PROBLEM REQUIREMENTS:
Count the lines of the records that contain the string "newSketch" and give only that number.

DATA TO PROCESS:

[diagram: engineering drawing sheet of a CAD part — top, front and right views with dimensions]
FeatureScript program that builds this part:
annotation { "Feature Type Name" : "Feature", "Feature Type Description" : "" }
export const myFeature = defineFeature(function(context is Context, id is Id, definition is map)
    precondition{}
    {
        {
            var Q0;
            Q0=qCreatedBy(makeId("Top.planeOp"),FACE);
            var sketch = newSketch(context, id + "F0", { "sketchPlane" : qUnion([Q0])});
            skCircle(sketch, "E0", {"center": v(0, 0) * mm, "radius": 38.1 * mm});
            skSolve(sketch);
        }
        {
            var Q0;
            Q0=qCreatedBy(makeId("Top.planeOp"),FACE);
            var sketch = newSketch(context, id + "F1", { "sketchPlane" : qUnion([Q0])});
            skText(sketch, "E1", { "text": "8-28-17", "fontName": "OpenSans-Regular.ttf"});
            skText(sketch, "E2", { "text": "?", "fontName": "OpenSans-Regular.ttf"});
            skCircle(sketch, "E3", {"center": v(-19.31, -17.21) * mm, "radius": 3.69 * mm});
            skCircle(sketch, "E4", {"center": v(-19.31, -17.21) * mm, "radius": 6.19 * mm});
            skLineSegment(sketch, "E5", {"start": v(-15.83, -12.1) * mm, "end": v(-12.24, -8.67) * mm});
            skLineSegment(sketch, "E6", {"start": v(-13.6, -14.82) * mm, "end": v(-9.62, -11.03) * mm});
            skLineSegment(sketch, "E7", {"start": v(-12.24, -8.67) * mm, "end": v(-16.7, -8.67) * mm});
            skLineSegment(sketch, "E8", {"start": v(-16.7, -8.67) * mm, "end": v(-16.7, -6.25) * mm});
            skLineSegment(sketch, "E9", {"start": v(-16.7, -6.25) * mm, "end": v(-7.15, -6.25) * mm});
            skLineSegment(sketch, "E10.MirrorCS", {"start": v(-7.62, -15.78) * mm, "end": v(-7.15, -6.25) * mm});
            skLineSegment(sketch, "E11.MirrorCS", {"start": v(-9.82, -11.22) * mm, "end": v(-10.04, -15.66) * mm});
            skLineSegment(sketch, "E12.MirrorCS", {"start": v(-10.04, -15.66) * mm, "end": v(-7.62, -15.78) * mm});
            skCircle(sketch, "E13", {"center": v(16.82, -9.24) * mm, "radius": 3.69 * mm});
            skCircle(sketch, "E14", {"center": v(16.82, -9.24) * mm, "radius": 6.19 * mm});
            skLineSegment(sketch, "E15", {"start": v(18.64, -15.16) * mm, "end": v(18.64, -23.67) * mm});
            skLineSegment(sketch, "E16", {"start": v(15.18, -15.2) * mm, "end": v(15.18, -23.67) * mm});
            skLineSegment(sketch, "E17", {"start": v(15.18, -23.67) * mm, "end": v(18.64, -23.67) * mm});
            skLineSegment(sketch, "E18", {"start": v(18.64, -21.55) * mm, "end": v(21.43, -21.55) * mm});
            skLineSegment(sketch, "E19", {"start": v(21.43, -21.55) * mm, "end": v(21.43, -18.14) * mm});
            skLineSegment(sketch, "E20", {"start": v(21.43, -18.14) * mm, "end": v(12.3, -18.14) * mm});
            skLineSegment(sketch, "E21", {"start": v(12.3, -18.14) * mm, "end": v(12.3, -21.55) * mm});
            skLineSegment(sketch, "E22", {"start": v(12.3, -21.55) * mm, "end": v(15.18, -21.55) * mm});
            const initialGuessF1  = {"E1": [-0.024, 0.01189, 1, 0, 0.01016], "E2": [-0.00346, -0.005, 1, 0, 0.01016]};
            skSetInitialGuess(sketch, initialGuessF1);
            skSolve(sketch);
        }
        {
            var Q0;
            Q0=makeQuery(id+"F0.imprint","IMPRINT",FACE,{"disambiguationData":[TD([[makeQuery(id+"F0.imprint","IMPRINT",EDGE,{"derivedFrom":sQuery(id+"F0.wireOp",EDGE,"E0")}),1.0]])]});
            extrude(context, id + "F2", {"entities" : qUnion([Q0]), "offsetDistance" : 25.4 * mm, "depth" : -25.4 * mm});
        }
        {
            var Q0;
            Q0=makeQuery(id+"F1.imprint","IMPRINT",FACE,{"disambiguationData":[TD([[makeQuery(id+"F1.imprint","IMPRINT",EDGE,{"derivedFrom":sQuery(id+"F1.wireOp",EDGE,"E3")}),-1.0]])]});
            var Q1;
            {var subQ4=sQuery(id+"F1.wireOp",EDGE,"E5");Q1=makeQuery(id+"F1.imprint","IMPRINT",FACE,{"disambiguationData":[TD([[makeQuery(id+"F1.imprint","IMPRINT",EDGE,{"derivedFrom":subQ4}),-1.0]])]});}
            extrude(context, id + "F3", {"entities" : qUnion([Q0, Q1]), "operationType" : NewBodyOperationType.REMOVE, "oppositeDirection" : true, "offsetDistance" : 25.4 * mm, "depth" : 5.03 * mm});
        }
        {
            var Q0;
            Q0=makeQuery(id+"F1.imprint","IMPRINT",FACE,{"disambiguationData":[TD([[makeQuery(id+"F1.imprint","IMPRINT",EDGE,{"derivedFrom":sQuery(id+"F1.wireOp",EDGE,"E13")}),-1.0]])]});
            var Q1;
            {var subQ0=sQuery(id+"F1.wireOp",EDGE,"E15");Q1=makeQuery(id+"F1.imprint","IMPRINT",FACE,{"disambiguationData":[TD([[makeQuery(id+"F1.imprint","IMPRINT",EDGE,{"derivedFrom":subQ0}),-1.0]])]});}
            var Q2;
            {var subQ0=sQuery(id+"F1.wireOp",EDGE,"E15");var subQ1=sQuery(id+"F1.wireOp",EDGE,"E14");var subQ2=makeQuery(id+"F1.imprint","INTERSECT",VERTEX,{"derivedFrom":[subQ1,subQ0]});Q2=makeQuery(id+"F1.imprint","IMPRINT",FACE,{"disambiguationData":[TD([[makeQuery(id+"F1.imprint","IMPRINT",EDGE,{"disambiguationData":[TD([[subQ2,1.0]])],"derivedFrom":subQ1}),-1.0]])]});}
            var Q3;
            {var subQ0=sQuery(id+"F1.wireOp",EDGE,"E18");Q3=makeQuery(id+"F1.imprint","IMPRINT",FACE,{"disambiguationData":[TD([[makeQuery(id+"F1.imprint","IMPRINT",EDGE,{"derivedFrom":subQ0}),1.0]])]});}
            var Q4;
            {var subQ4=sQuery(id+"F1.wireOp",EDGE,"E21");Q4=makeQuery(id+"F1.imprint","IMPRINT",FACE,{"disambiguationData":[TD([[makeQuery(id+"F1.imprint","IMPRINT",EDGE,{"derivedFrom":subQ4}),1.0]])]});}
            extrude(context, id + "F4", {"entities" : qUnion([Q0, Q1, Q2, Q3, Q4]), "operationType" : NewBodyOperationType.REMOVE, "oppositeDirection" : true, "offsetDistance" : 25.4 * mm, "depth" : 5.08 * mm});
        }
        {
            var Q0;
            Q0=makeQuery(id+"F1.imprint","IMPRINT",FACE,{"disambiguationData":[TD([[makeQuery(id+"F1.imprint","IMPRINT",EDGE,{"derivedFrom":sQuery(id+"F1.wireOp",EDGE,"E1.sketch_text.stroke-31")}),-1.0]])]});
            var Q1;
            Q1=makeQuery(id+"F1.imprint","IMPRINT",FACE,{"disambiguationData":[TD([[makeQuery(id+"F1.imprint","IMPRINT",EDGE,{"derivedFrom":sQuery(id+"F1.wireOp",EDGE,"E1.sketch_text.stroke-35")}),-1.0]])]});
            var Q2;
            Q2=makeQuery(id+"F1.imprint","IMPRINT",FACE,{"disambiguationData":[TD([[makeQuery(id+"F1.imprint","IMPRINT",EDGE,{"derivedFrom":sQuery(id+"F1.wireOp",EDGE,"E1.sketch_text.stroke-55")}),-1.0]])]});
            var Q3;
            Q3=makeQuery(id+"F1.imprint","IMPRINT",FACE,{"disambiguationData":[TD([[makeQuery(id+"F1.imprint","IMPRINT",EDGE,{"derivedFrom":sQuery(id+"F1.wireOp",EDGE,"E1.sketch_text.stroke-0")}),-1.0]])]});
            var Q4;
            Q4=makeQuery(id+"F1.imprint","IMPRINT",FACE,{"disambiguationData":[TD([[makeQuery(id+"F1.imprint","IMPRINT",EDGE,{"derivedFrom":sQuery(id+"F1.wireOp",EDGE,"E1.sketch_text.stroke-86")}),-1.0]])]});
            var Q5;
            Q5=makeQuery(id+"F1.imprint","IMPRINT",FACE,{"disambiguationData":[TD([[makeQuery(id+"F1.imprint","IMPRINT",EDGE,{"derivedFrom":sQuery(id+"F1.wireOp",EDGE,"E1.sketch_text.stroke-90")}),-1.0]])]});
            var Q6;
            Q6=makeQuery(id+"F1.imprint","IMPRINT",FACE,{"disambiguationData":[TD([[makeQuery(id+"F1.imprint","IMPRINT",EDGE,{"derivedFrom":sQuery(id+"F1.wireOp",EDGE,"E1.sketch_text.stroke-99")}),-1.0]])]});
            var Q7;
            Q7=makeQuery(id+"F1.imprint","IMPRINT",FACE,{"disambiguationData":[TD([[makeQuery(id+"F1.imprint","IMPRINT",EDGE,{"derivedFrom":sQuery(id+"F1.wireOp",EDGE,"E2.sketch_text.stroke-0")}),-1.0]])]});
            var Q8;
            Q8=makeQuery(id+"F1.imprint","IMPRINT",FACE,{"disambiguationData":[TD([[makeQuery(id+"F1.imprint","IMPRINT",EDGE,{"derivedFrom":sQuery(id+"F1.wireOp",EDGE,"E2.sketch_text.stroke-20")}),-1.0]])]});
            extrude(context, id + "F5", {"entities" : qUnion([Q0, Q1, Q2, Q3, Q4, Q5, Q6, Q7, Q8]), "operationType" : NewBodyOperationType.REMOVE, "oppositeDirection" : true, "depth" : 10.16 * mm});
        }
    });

RESULT OF THE TASK:
2